Her nature-inspired abstract paintings, in earth tone palettes, range from minimalist, in her piece “Awakening,” to evocative gestures of color where lines dance and paint spots look like pebbles in the piece called, “The Seed."
Li’s paintings sell internationally and are on display at seven venues. Her art is a part of a range of public collections such as at the UCSF Helen Diller Family Comprehensive Cancer Center in San Francisco and the 49ers’ Levi’s Stadium in Santa Clara.
Breaking free and landing on her feet
Sixteen years ago, at 30, Li was in a very different time of life, just beginning to claim her voice as an independent woman and as an artist.
She had moved to the United States from China in 1999 to marry. In 2007, she took a leap of faith. She packed a backpack, had a month's worth of rent and left behind the traditional, stable life she'd been ensconced in. She was unhappy and "losing inspiration“ so she decided to end her marriage and try something new.
At first, she went from her Eastern, conservative past "all the way to the other side as a Western, California hippie." She attended festivals like Burning Man. She tried drugs, drinking, smoking and partying. She said she felt like a rebellious teenager.
Those first few years of independence she focused on survival, as an artist and single mom.
"In the beginning, I will do any commissions,“ Li said. ”My specialty is abstract, but I would take portraits, and dogs, and cats, or houses — anything."
She found financial stability as a graphic designer in San Francisco. She first worked for a Hong Kong publication, Ming Pao Newspaper, then worked for Safeway, Sephora and Bare Essentials.

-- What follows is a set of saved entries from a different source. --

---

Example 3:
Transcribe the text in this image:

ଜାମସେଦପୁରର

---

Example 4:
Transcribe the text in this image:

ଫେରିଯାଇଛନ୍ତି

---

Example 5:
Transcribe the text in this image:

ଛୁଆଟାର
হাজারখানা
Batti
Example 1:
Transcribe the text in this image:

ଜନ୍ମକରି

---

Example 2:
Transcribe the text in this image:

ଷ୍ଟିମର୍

"That's how I raise my son (and sent him to private school),“ she said.
Li said being an artist and a single mother "was a struggle. I thought I have to choose either be a full-time mother (or) a full-time artist."
Reconnecting with herself, nature
She rented a studio in the San Francisco neighborhood of Potrero Hill where everything she had experienced was coming to life on the canvas.

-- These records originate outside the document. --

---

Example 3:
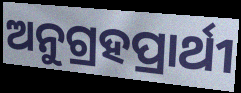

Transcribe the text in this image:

ଅନୁଗ୍ରହପ୍ରାର୍ଥୀ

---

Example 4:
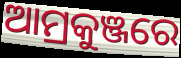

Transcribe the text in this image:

ଆମ୍ରକୁଞ୍ଜରେ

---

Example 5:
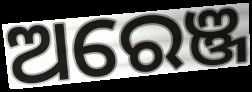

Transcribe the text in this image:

ଅରେଞ୍ଜ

"My paintings, palette, back then, were pretty dark … and urban … The color is quite intense, high contrast," she said.
At 40, a life-and-death situation put her in a hospital for two years. When it passed, Li said she had "much more appreciation (for) life and health. And so, I stopped going to night clubs, and drinking … I moved out of the city to the countryside."
Her first stop was Fairfax in 2017. Then in 2019, she landed in Sebastopol, where she built the tiny house.
Recently, she purchased a second tiny house based in Santa Cruz. "One by the ocean, one in the mountains."
When she moved to Marin County and Sonoma County, she really began to connect with all that nature had to offer. She found abundance in beautiful hiking, the ocean, nature, and began to get inspired. Then, it all clicked.
“I started finding: 'Oh, wow, this is me!'" Li said, "Before, I was trying to experiment: 'Who am I?' and 'What's my path?' I say that when I was falling (from the illness), then I learn how to fly."
A life full of expression
Once things began falling into place, Li made a change — both reflected in her life and in her work.
"Without the push, I wouldn't do the art (that) I'm doing now, and so my art (transitioned) from the harsh city life to more earthy,“ she said. ”And I call it the soil of my garden. So, I was fermenting the soil of the garden."
Li began to meditate, and dove into improv dance. She dances as she paints, just as she lives life — full of expression and movement.